“With a manageable woman to give her orders—What’s amiss with ye, Rogers?”
Captain Cai put the question in some alarm, for the heaving of the ship-chandler’s waistcoat and a strangling noise in his throat together suggested a sudden gastric disturbance.
But it appeared they were but symptoms of mirth. Mr Rogers lifted his practicable hand, and with a red bandanna handkerchief wiped the rheum from his eyes.
“Ho, dear!—you’ll excuse me, Cap’n; but ‘with a manageable woman,’ you said? I’d pity her startin’ to manage the like of Fancy Tabb.”
“Why, what’s wrong wi’ the child?”
“Nothin’—let be I can’t keep a grown woman in the house unless she’s a half-wit. I have to get ’em from Tregarrick, out o’ the Home for the Feeble-Minded. But it don’t work so badly. They’re cheap, you understand; an’ Fancy teaches ’em to cook. If they don’t show no promise after a fortni’t’s trial, she sends ’em back. I hope,” added the chandler, perceiving Captain Cai to frown, “you’re not feelin’ no afterthoughts about that leg o’ mutton. Maybe I ought to have warned ’ee that ’twas cooked by a person of weak intellect.”
“Don’t mention it,” said Captain Cai politely. “What the eye don’t see the heart don’t grieve, as they say; an’ the jint was boiled to a turn. . . . I was only wonderin’ how you picked up such a maid!”
The chandler struck again upon the small hand-bell. “I got her from a bad debt.”
“Seems an odd way—” began Captain Cai, after pondering for a moment, but broke off, for the hand-maiden stood already on the threshold.

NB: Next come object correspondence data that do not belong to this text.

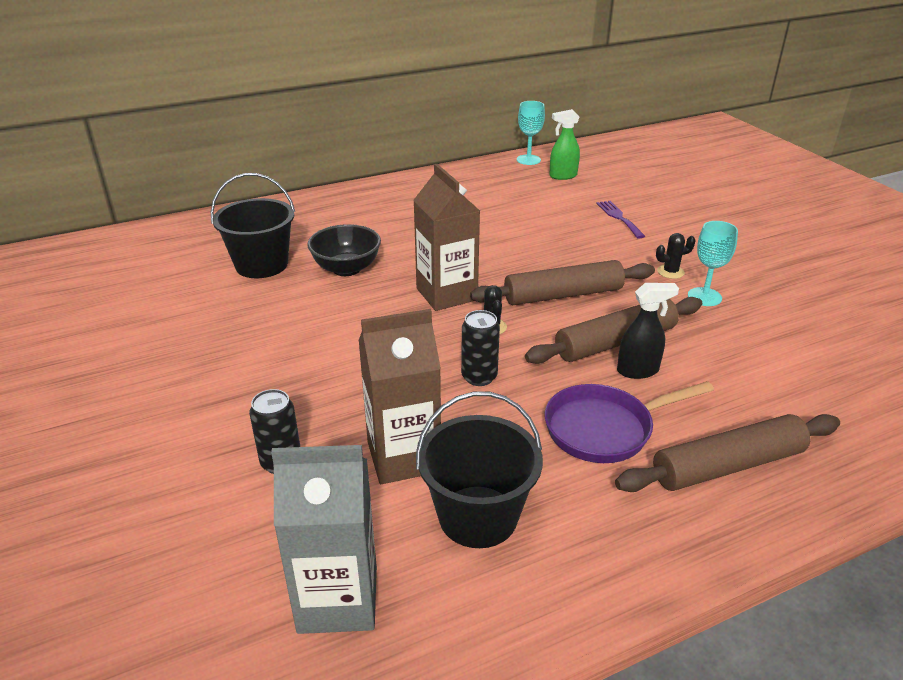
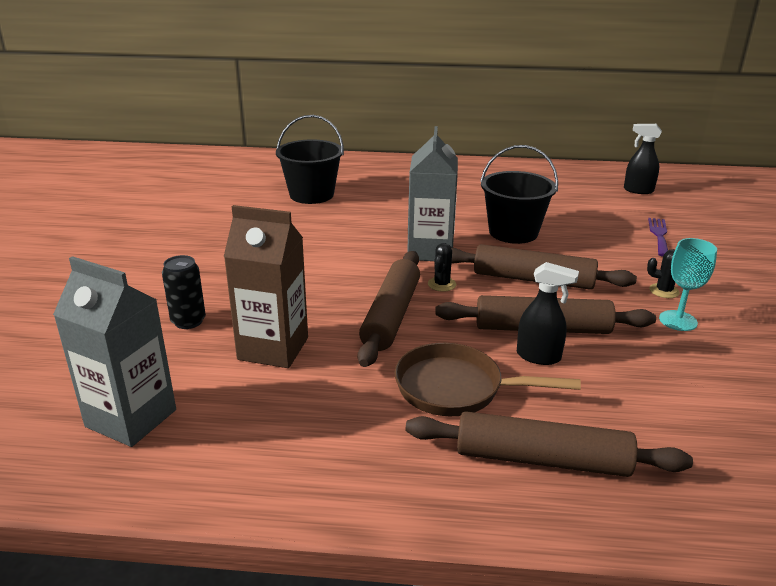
camera: 30 degrees right, 5 degrees down
(346, 269) = (370, 213): black bowl -> none
(446, 294) = (430, 251): brown carton -> grey carton
(478, 516) = (282, 408): black bucket -> black bucket (513, 232)
(479, 377) = (391, 315): black can -> brown rolling pin
(528, 160) = (617, 171): turquoise goblet -> none
(562, 176) = (638, 190): green spray bottle -> black spray bottle
(604, 429) = (456, 388): purple pan -> brown pan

“Fancy Tabb,” commanded the chandler, “step fore, here, into the light.”
The child obeyed.
“You see this gentleman?”
“Yes, master.” Her eyes, as she turned them upon Captain Cai, were frank enough, or frank as eyes could be that guarded a soul behind glooms of reserve. They were straight, at any rate, and unflinching, and very serious.
“You know his business?”
“I think so, master. . . . Has he come to sign the lease? I’ll fetch it from your desk, if you’ll give me the keys.”
“Bide a bit, missy,” said Captain Cai. “That’d be buying a pig in a poke, when I ha’n’t even seen the house yet—not,” he added, with a glance at Mr Rogers, “that I make any doubt of its suiting. But business is business.”
The child turned to her master, as much as to ask, “What, then, is your need of me?”
“Cap’n Hocken wants a servant,” said Mr Rogers, answering the look.
She appeared to ponder this. “Before seein’ the house?” she asked, after a moment or two.
“She had us there, Rogers!” chuckled Captain Cai; but the child was perfectly serious.
“You would like me to show you the house? Master has the key.”
“That’s an idea, now!” He was still amused.
“When?”
“This moment—that’s to say, if your master’ll spare you?” He glanced at Mr Rogers, who nodded.